Kondisi Loss-to-Follow up di Indonesia
Kementerian Kesehatan Republik Indonesia melansir angka LFU sebesar lebih dari 65 ribu kasus dari hampir 263 ribu ODHIV yang pernah menjalani pengobatan antiretroviral. Dengan demikian, kita tidak memiliki informasi apakah seperempat pasien pengobatan ini sudah meninggal, masih menjalani pengobatan di klinik yang berbeda, atau sedang menghentikan pengobatannya.
Jumlah LFU sebesar ini mengakibatkan tidak akuratnya jumlah pasien dan kematian semasa pengobatan antiretroviral yang sejatinya lebih tinggi dari laporan.
Selain itu, indikator performa program antiretroviral ini berpotensi mengalami double counting bila pasien LFU berpindah lokasi. Kemudian, pasien tercatat mengalami salah satu kejadian pengobatan di klinik barunya.

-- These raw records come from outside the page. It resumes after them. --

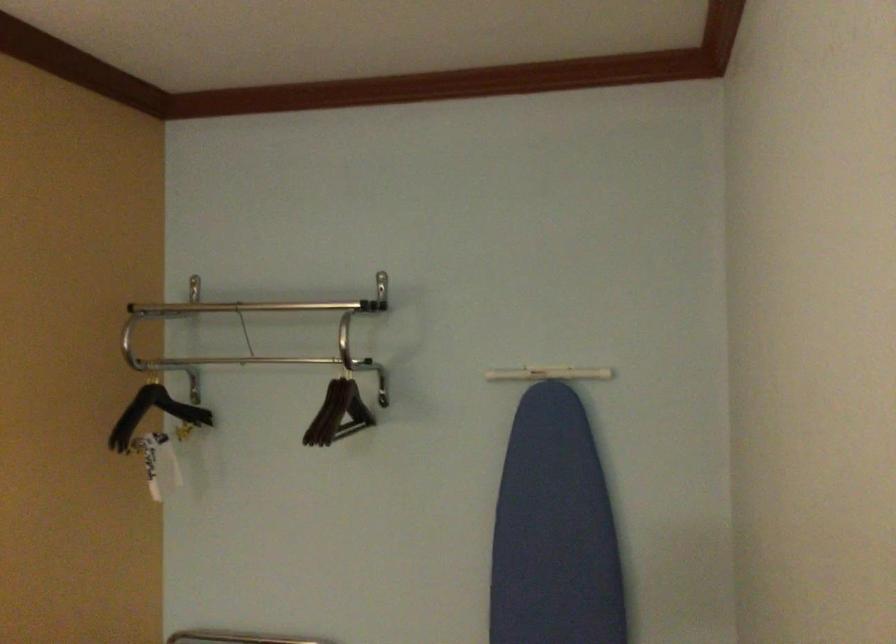
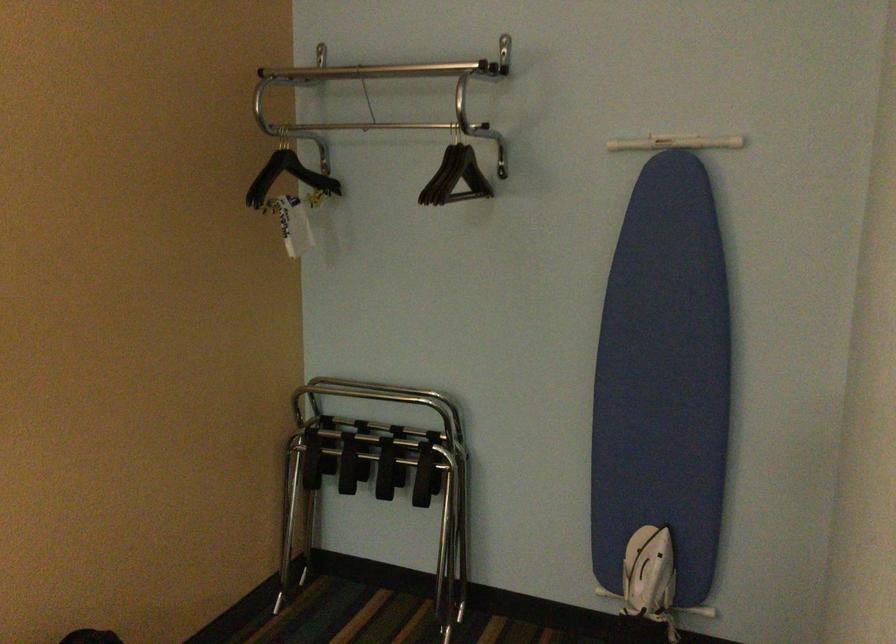
In the second image, find the point that corresponds to (x=156, y=408) in the first image.

(288, 176)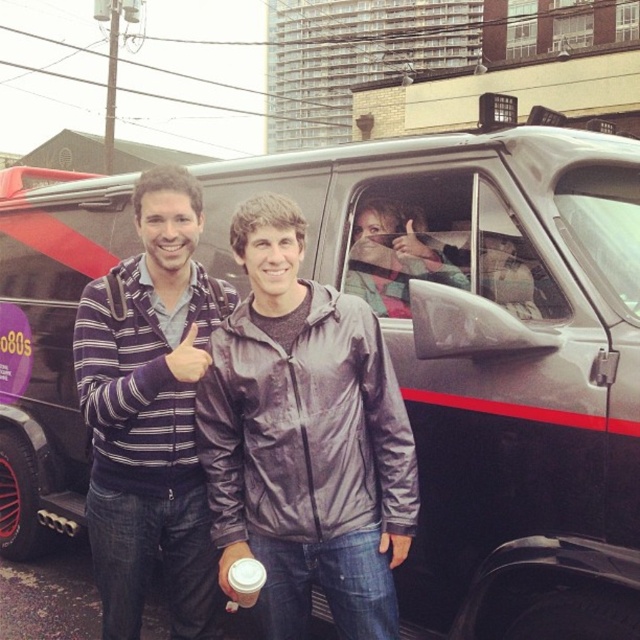
Is the position of shiny black jacket at center more distant than that of matte plastic hand at upper center?

No, shiny black jacket at center is closer to the viewer.

Between shiny black jacket at center and matte plastic hand at upper center, which one is positioned lower?

shiny black jacket at center is below.

What do you see at coordinates (305, 438) in the screenshot? I see `shiny black jacket at center` at bounding box center [305, 438].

Menelusuri Data Loss-to-Follow up di Indonesia
Sayangnya, penelusuran pasien LFU tidak selalu membuahkan hasi yang sesuai harapan. Dalam sebuah kumpulan analisis di Afrika menyatakan bahwa, sepertiga dari pasien LFU tidak diketahui keberadaannya meskipun upaya pelacakan telah dikerahkan. Dari hasil pelacakan, 22% ternyata meninggal dan 23% menghentikan pengobatannya. Lalu, sejumlah 15% ternyata melanjutkan pengobatan di klinik lain.
Dalam konteks Indonesia, jumlah kematian semasa pengobatan antiretroviral akan ‘terkoreksi’ sebesar 14.300 kasus (i.e., 65 ribu x 22%), menjadi 74.300 kasus dari 60 ribu kematian yang terdokumentasikan saat ini. Upaya pencegahan dan penelusuran kasus LFU memainkan peranan yang vital dalam menjaga akurasi performa pengobatan antiretroviral.
Registrasi nasional akses pengobatan antiretroviral dengan data kependudukan dapat melacak perpindahan pasien secara otomatis dalam sistem informasi kesehatan yang terintegrasi. Akibatnya, angka LFU dapat ditekan. Hal yang perlu dicermati dari inisiatif ini adalah prasyarat identitas kependudukan yang masih menjadi tantangan bagi kelompok ODHIV yang termarjinalkan. Tantangan lainnya adalah skala implementasi yang melibatkan lebih dari 1.500 penyedia layanan perawatan dan pengobatan HIV di seluruh Indonesia.
Mencegah Loss-to-Follow up
Meningkatkan interaksi dengan pasien, terutama bagi mereka yang mulai mangkir dapat mencegah LFU. Penelusuran sesegera mungkin setelah kejadian mangkir pertama meningkatkan peluang mempertahankan ODHIV. Tenaga pendamping atau pendidik sebaya dalam layanan berbasis komunitas yang bekerja sama dengan penyedia layanan dapat memainkan peranan penting dalam penelusuran dini ini. Sebagai tambahan, ODHIV juga perlu memberikan persetujuan terhadap upaya penelusuran ini pada saat memulai pengobatannya, sehingga kaidah etika pemberian layanan yang menjunjung tinggi otonomi pasien tetap terjaga.
Akurasi performa program bersanding proporsional dengan besaran LFU. LFU mengindikasikan hambatan struktural (misal: tingginya volume pasien, jarak jauh ke layanan) atau individual (misal: efek samping pengobatan, pengobatan suboptimal untuk penyakit penyerta) pada tataran praktis yang belum tertangani secara memadai.
Penelusuran dini dengan pendokumentasian alasan mangkir dalam pengobatan antiretroviral akan memberikan perubahan menuju layanan pengobatan antiretroviral yang lebih baik di Indonesia.